Zuma is due back in the dock of the KwaZulu-Natal High Court in Pietermaritzburg this morning alongside his co-accused, French arms dealer Thales, for what is expected to be the official start of the long-anticipated trial.
It had been due to get underway on Monday last week but, instead, wound up being postponed again after the court heard Zuma planned on moving a special plea, challenging lead prosecutor state advocate Billy Downer’s title to prosecute and calling for his recusal.
It has since emerged that, if successful, Zuma will also be calling for his own acquittal. Zuma last week threatened to boycott the case.
Addressing his supporters outside court after proceedings, he was quoted as saying: “Should those responsible for applying the law fail to do the right thing, then I won’t go where they ask me to.
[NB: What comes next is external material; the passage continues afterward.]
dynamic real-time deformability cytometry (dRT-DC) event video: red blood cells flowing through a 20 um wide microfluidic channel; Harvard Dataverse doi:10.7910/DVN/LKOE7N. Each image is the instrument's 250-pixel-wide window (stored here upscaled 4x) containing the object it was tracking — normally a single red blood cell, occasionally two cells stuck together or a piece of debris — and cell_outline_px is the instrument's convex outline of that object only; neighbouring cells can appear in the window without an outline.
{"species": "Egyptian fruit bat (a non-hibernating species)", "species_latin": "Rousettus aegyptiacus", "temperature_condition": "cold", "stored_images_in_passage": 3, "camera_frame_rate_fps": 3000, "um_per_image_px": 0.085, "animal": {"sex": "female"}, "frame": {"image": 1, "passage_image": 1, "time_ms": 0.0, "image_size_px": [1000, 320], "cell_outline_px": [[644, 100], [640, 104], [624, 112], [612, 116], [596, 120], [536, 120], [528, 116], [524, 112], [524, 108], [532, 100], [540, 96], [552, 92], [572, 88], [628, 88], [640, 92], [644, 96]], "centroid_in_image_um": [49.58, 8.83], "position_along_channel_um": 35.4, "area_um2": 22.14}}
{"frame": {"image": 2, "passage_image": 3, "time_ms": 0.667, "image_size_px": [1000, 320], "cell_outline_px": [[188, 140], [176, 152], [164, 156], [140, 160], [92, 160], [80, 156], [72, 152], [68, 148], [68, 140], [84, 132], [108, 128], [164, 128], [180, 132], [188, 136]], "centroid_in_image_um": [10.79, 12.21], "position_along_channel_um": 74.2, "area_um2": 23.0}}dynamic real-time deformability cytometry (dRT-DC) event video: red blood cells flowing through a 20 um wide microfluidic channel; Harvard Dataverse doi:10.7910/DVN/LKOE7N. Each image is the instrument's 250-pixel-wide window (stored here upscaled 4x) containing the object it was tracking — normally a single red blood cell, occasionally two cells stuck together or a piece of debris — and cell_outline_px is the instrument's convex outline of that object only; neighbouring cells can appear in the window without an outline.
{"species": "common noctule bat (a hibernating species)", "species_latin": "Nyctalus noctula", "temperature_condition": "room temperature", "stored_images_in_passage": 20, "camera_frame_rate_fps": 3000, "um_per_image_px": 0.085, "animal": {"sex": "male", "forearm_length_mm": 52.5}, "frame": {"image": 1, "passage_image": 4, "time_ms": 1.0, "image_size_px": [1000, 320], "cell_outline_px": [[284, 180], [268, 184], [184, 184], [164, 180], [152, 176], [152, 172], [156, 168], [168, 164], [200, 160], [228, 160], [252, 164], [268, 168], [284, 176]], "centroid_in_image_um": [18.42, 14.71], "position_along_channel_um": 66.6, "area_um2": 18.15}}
And once I make the decision not to cooperate, no-one would convince me to change my mind.”
The charges against Zuma and Thales are expected to be put to them in court today and they, to tender pleas of either guilty or not guilty – with the court having heard last week Zuma would likely be opting for the latter.
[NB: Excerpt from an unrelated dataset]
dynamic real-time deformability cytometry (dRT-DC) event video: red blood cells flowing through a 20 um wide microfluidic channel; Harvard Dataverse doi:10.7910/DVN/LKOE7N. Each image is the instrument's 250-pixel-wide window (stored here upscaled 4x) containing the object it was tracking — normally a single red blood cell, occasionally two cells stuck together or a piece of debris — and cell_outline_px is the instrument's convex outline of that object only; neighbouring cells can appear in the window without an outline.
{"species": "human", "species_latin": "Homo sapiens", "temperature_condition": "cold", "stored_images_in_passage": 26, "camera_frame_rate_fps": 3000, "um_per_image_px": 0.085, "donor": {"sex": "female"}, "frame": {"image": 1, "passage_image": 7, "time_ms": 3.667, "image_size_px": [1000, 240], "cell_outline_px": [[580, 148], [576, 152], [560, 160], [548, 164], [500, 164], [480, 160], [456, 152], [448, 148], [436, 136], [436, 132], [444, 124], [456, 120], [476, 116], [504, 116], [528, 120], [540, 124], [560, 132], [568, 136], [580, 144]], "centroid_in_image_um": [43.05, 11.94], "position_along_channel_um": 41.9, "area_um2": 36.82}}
The special plea he intends moving is also expected to be put on record today.
In a 141-page affidavit he deposed to last week in support of his special plea, Zuma accused Downer of being “obsessed” with the case and having “turned the prosecution into a personal legacy project”.
“His mission in life is to ensure I am prosecuted under any circumstances” he said.
He argued Downer “lacks the attributes necessary for a fair trial – independence and impartiality”. This, he said, was “terminal and therefore incurable”.
The allegations at the heart of the case relate to the dodgy multibillion-rand arms deal the state struck with Thales in the 1990s.
They include that Zuma received kickbacks through his former financial advisor, convicted fraudster Schabir Shaik, in exchange for shielding Thales from investigations.
Zuma in his affidavit, however, was adamant his relationship with Shaik “was one of those born from the liberation struggle”.
“I demanded nothing more than his loyalty as I believed that he expected nothing from his role in assisting me than just the opportunity to conduct his business in a free environment,” he said.